+++ Given data +++

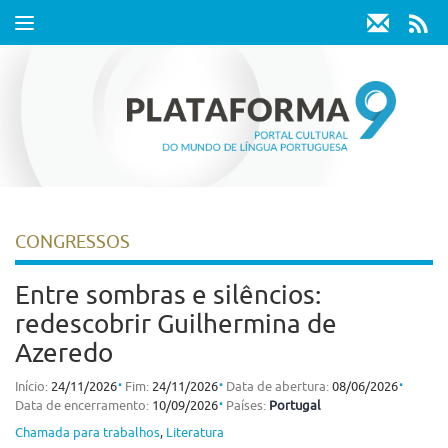
Toggle
navigation
CONGRESSOS
Entre sombras e silêncios:
redescobrir Guilhermina de
Azeredo
⋅
⋅
⋅
Início:
24/11/2026
Fim:
24/11/2026
Data de abertura:
08/06/2026
⋅
Data de encerramento:
10/09/2026
Países:
Portugal
Chamada para trabalhos
,
Literatura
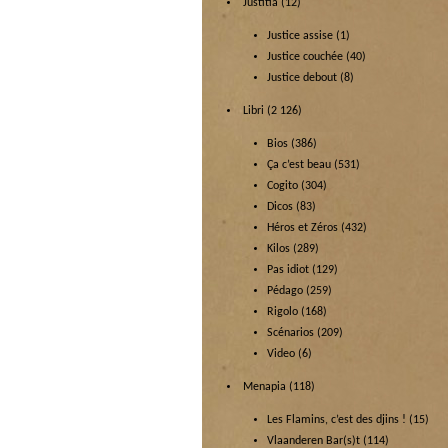
Justitia
(12)
Justice assise
(1)
Justice couchée
(40)
Justice debout
(8)
Libri
(2 126)
Bios
(386)
Ça c’est beau
(531)
Cogito
(304)
Dicos
(83)
Héros et Zéros
(432)
Kilos
(289)
Pas idiot
(129)
Pédago
(259)
Rigolo
(168)
Scénarios
(209)
Video
(6)
Menapia
(118)
Les Flamins, c’est des djins !
(15)
Vlaanderen Bar(s)t
(114)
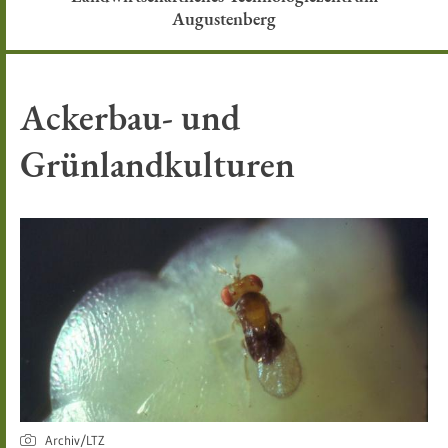
Augustenberg
Ackerbau- und
Grünlandkulturen
Archiv/LTZ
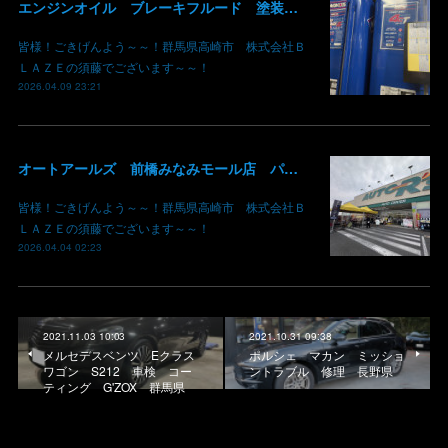
エンジンオイル ブレーキフルード 塗装用シンナー あります！ 価格現状維持 価格吸収 原油不足 値段高騰 群馬 高崎
皆様！ごきげんよう～～！群馬県高崎市 株式会社Ｂ
ＬＡＺＥの須藤でございます～～！
2026.04.09 23:21
オートアールズ 前橋みなみモール店 パワーモールフェス イベント デントリペア 鈑金修理 塗装 出店 キズ へこみ 国産車 輸入車 雹 群馬 高崎 前橋
皆様！ごきげんよう～～！群馬県高崎市 株式会社Ｂ
ＬＡＺＥの須藤でございます～～！
2026.04.04 02:23
2021.11.03 10:03
2021.10.31 09:38
メルセデスベンツ Eクラス
ポルシェ マカン ミッショ
ワゴン S212 車検 コー
ントラブル 修理 長野県
ティング G'ZOX 群馬県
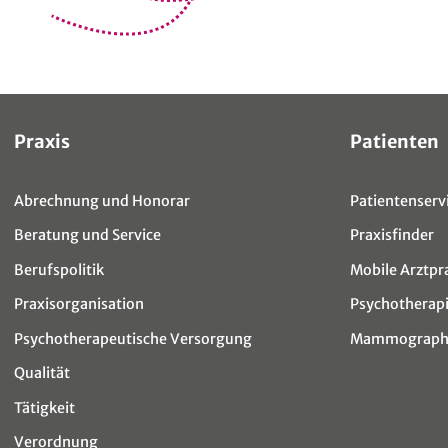
Sitemap
Praxis
Patienten
Abrechnung und Honorar
Patientenservi
Beratung und Service
Praxisfinder
Berufspolitik
Mobile Arztpr
Praxisorganisation
Psychotherap
Psychotherapeutische Versorgung
Mammographi
Qualität
Tätigkeit
Verordnung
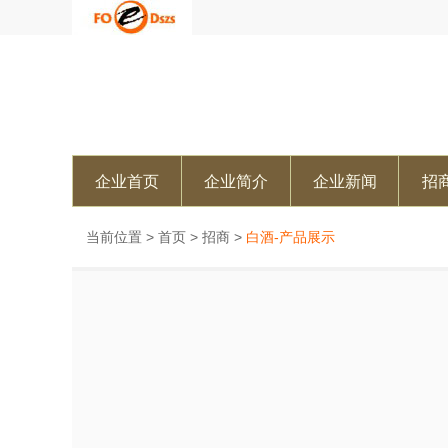
企业首页
企业简介
企业新闻
招
当前位置 >
首页
>
招商
>
白酒-产品展示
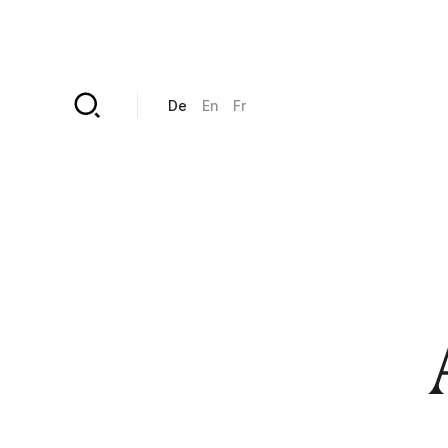
Direkt zum Inhalt
De
En
Fr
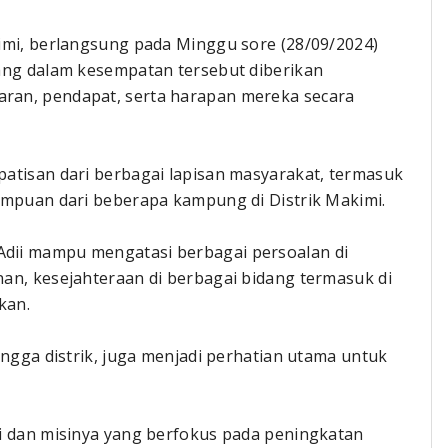
imi, berlangsung pada Minggu sore (28/09/2024)
ang dalam kesempatan tersebut diberikan
ran, pendapat, serta harapan mereka secara
atisan dari berbagai lapisan masyarakat, termasuk
empuan dari beberapa kampung di Distrik Makimi.
dii mampu mengatasi berbagai persoalan di
an, kesejahteraan di berbagai bidang termasuk di
kan.
ingga distrik, juga menjadi perhatian utama untuk
i dan misinya yang berfokus pada peningkatan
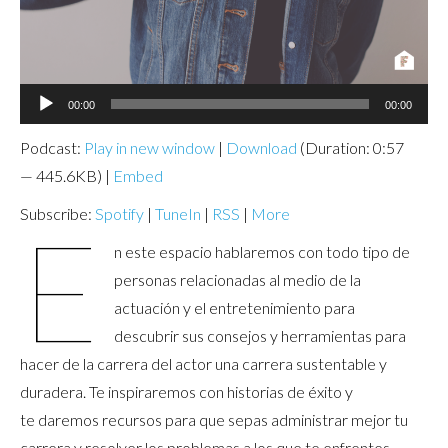
Audio
00:00
00:00
Player
Podcast:
Play in new window
|
Download
(Duration: 0:57
— 445.6KB) |
Embed
Subscribe:
Spotify
|
TuneIn
|
RSS
|
More
E
n este espacio hablaremos con todo tipo de
personas relacionadas al medio de la
actuación y el entretenimiento para
descubrir sus consejos y herramientas para
hacer de la carrera del actor una carrera sustentable y
duradera. Te inspiraremos con historias de éxito y
te daremos recursos para que sepas administrar mejor tu
carrera y resolver los problemas a los que te enfrentes.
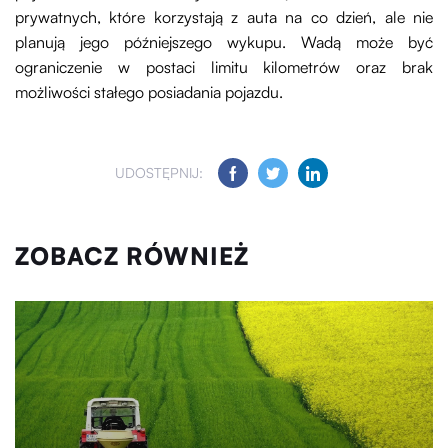
prywatnych, które korzystają z auta na co dzień, ale nie
planują jego późniejszego wykupu. Wadą może być
ograniczenie w postaci limitu kilometrów oraz brak
możliwości stałego posiadania pojazdu.
UDOSTĘPNIJ:
ZOBACZ RÓWNIEŻ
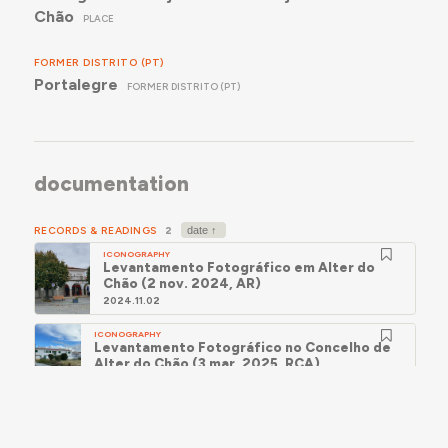
Chão
PLACE
FORMER DISTRITO (PT)
Portalegre
FORMER DISTRITO (PT)
documentation
RECORDS & READINGS
2
ICONOGRAPHY
Levantamento Fotográfico em Alter do
Chão (2 nov. 2024, AR)
2024.11.02
ICONOGRAPHY
Levantamento Fotográfico no Concelho de
Alter do Chão (3 mar. 2025, RCA)
2025.03.03
SUGGESTIONS AND LINKS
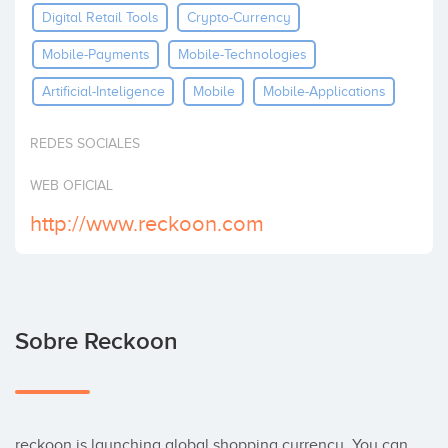
Digital Retail Tools
Crypto-Currency
Invertir
Mobile-Payments
Mobile-Technologies
Artificial-Inteligence
Mobile
Mobile-Applications
REDES SOCIALES
WEB OFICIAL
http://www.reckoon.com
Sobre Reckoon
reckoon is launching global shopping currency. You can 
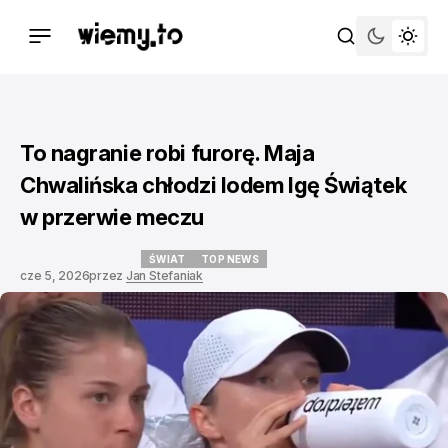
To nagranie robi furorę. Maja
Chwalińska chłodzi lodem Igę Świątek
w przerwie meczu
ŚWIAT
TOP NEWS
cze 5, 2026
przez
Jan Stefaniak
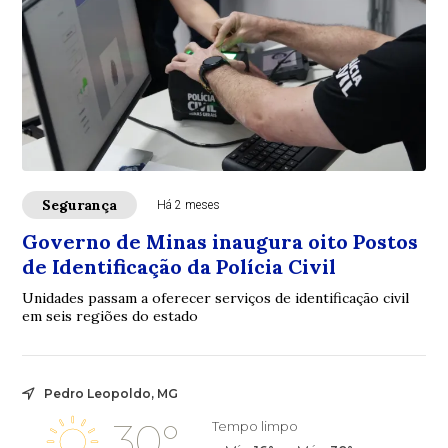
Segurança
Há 2 meses
Governo de Minas inaugura oito Postos
de Identificação da Polícia Civil
Unidades passam a oferecer serviços de identificação civil
em seis regiões do estado
Pedro Leopoldo, MG
30°
Tempo limpo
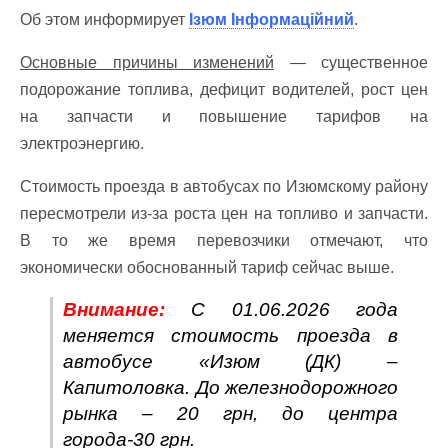
Об этом информирует
Ізюм Інформаційний
.
Основные причины изменений
— существенное
подорожание топлива, дефицит водителей, рост цен
на запчасти и повышение тарифов на
электроэнергию.
Стоимость проезда в автобусах по Изюмскому району
пересмотрели из-за роста цен на топливо и запчасти.
В то же время перевозчики отмечают, что
экономически обоснованный тариф сейчас выше.
Внимание:
С 01.06.2026 года
меняется стоимость проезда в
автобусе «Изюм (ДК) –
Капитоловка. До железнодорожного
рынка – 20 грн, до центра
города-30 грн.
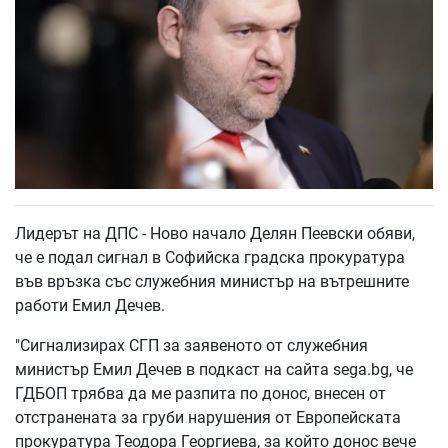
Лидерът на ДПС - Ново начало Делян Пеевски обяви,
че е подал сигнал в Софийска градска прокуратура
във връзка със служебния министър на вътрешните
работи Емил Дечев.
"Сигнализирах СГП за заявеното от служебния
министър Емил Дечев в подкаст на сайта sega.bg, че
ГДБОП трябва да ме разпита по донос, внесен от
отстранената за груби нарушения от Европейската
прокуратура Теодора Георгиева, за който донос вече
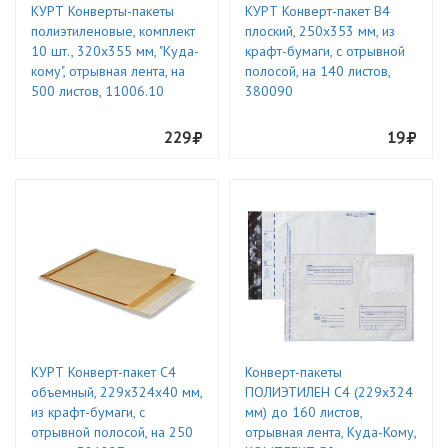
КУРТ Конверты-пакеты
КУРТ Конверт-пакет В4
полиэтиленовые, комплект
плоский, 250х353 мм, из
10 шт., 320х355 мм, "Куда-
крафт-бумаги, с отрывной
кому", отрывная лента, на
полосой, на 140 листов,
500 листов, 11006.10
380090
229
19
КУРТ Конверт-пакет С4
Конверт-пакеты
объемный, 229х324х40 мм,
ПОЛИЭТИЛЕН С4 (229х324
из крафт-бумаги, с
мм) до 160 листов,
отрывной полосой, на 250
отрывная лента, Куда-Кому,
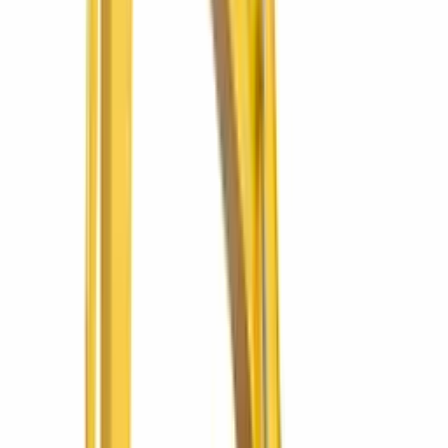
Ver más
Komatsu
SQRDWB L34
Compactador doble tambor con operador a pie
SQRDWB L34
Doble tambor vibratorio para asfalto y base.
Ver más
SIMAQ
SQ60 PRO 2
Compactadora SQ60 PRO 2
Densidad de suelo donde el rodo grande no entra.
Ver más
SIMAQ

+++

▶ Problem statement
Leave out all pictures, then copy the remaining material exactly.

▶ Solved exercise
Toggle
navigation
CONGRESSOS
Entre sombras e silêncios:
redescobrir Guilhermina de
Azeredo
⋅
⋅
⋅
Início:
24/11/2026
Fim:
24/11/2026
Data de abertura:
08/06/2026
⋅
Data de encerramento:
10/09/2026
Países:
Portugal
Chamada para trabalhos
,
Literatura
Justitia
(12)
Justice assise
(1)
Justice couchée
(40)
Justice debout
(8)
Libri
(2 126)
Bios
(386)
Ça c’est beau
(531)
Cogito
(304)
Dicos
(83)
Héros et Zéros
(432)
Kilos
(289)
Pas idiot
(129)
Pédago
(259)
Rigolo
(168)
Scénarios
(209)
Video
(6)
Menapia
(118)
Les Flamins, c’est des djins !
(15)
Vlaanderen Bar(s)t
(114)
Augustenberg
Ackerbau- und
Grünlandkulturen
Archiv/LTZ
エンジンオイル ブレーキフルード 塗装用シンナー あります！ 価格現状維持 価格吸収 原油不足 値段高騰 群馬 高崎
皆様！ごきげんよう～～！群馬県高崎市 株式会社Ｂ
ＬＡＺＥの須藤でございます～～！
2026.04.09 23:21
オートアールズ 前橋みなみモール店 パワーモールフェス イベント デントリペア 鈑金修理 塗装 出店 キズ へこみ 国産車 輸入車 雹 群馬 高崎 前橋
皆様！ごきげんよう～～！群馬県高崎市 株式会社Ｂ
ＬＡＺＥの須藤でございます～～！
2026.04.04 02:23
2021.11.03 10:03
2021.10.31 09:38
メルセデスベンツ Eクラス
ポルシェ マカン ミッショ
ワゴン S212 車検 コー
ントラブル 修理 長野県
ティング G'ZOX 群馬県
Sitemap
Praxis
Patienten
Abrechnung und Honorar
Patientenservi
Beratung und Service
Praxisfinder
Berufspolitik
Mobile Arztpr
Praxisorganisation
Psychotherap
Psychotherapeutische Versorgung
Mammographi
Qualität
Tätigkeit
Verordnung
企业首页
企业简介
企业新闻
招
当前位置 >
首页
>
招商
>
白酒-产品展示
Direkt zum Inhalt
De
En
Fr
imi, berlangsung pada Minggu sore (28/09/2024)
ang dalam kesempatan tersebut diberikan
ran, pendapat, serta harapan mereka secara
atisan dari berbagai lapisan masyarakat, termasuk
empuan dari beberapa kampung di Distrik Makimi.
dii mampu mengatasi berbagai persoalan di
an, kesejahteraan di berbagai bidang termasuk di
kan.
ingga distrik, juga menjadi perhatian utama untuk
i dan misinya yang berfokus pada peningkatan
Audio
00:00
00:00
Player
Podcast:
Play in new window
|
Download
(Duration: 0:57
— 445.6KB) |
Embed
Subscribe:
Spotify
|
TuneIn
|
RSS
|
More
E
n este espacio hablaremos con todo tipo de
personas relacionadas al medio de la
actuación y el entretenimiento para
descubrir sus consejos y herramientas para
hacer de la carrera del actor una carrera sustentable y
duradera. Te inspiraremos con historias de éxito y
te daremos recursos para que sepas administrar mejor tu
carrera y resolver los problemas a los que te enfrentes.
prywatnych, które korzystają z auta na co dzień, ale nie
planują jego późniejszego wykupu. Wadą może być
ograniczenie w postaci limitu kilometrów oraz brak
możliwości stałego posiadania pojazdu.
UDOSTĘPNIJ:
ZOBACZ RÓWNIEŻ
Chão
PLACE
FORMER DISTRITO (PT)
Portalegre
FORMER DISTRITO (PT)
documentation
RECORDS & READINGS
2
ICONOGRAPHY
Levantamento Fotográfico em Alter do
Chão (2 nov. 2024, AR)
2024.11.02
ICONOGRAPHY
Levantamento Fotográfico no Concelho de
Alter do Chão (3 mar. 2025, RCA)
2025.03.03
SUGGESTIONS AND LINKS
Digital Retail Tools
Crypto-Currency
Invertir
Mobile-Payments
Mobile-Technologies
Artificial-Inteligence
Mobile
Mobile-Applications
REDES SOCIALES
WEB OFICIAL
http://www.reckoon.com
Sobre Reckoon
reckoon is launching global shopping currency. You can 
To nagranie robi furorę. Maja
Chwalińska chłodzi lodem Igę Świątek
w przerwie meczu
ŚWIAT
TOP NEWS
cze 5, 2026
przez
Jan Stefaniak
Segurança
Há 2 meses
Governo de Minas inaugura oito Postos
de Identificação da Polícia Civil
Unidades passam a oferecer serviços de identificação civil
em seis regiões do estado
Pedro Leopoldo, MG
30°
Tempo limpo
Об этом информирует
Ізюм Інформаційний
.
Основные причины изменений
— существенное
подорожание топлива, дефицит водителей, рост цен
на запчасти и повышение тарифов на
электроэнергию.
Стоимость проезда в автобусах по Изюмскому району
пересмотрели из-за роста цен на топливо и запчасти.
В то же время перевозчики отмечают, что
экономически обоснованный тариф сейчас выше.
Внимание:
С 01.06.2026 года
меняется стоимость проезда в
автобусе «Изюм (ДК) –
Капитоловка. До железнодорожного
рынка – 20 грн, до центра
города-30 грн.
Лидерът на ДПС - Ново начало Делян Пеевски обяви,
че е подал сигнал в Софийска градска прокуратура
във връзка със служебния министър на вътрешните
работи Емил Дечев.
"Сигнализирах СГП за заявеното от служебния
министър Емил Дечев в подкаст на сайта sega.bg, че
ГДБОП трябва да ме разпита по донос, внесен от
отстранената за груби нарушения от Европейската
прокуратура Теодора Георгиева, за който донос вече
КУРТ Конверты-пакеты
КУРТ Конверт-пакет В4
полиэтиленовые, комплект
плоский, 250х353 мм, из
10 шт., 320х355 мм, "Куда-
крафт-бумаги, с отрывной
кому", отрывная лента, на
полосой, на 140 листов,
500 листов, 11006.10
380090
229
19
КУРТ Конверт-пакет С4
Конверт-пакеты
объемный, 229х324х40 мм,
ПОЛИЭТИЛЕН С4 (229х324
из крафт-бумаги, с
мм) до 160 листов,
отрывной полосой, на 250
отрывная лента, Куда-Кому,
Ver más
Komatsu
SQRDWB L34
Compactador doble tambor con operador a pie
SQRDWB L34
Doble tambor vibratorio para asfalto y base.
Ver más
SIMAQ
SQ60 PRO 2
Compactadora SQ60 PRO 2
Densidad de suelo donde el rodo grande no entra.
Ver más
SIMAQ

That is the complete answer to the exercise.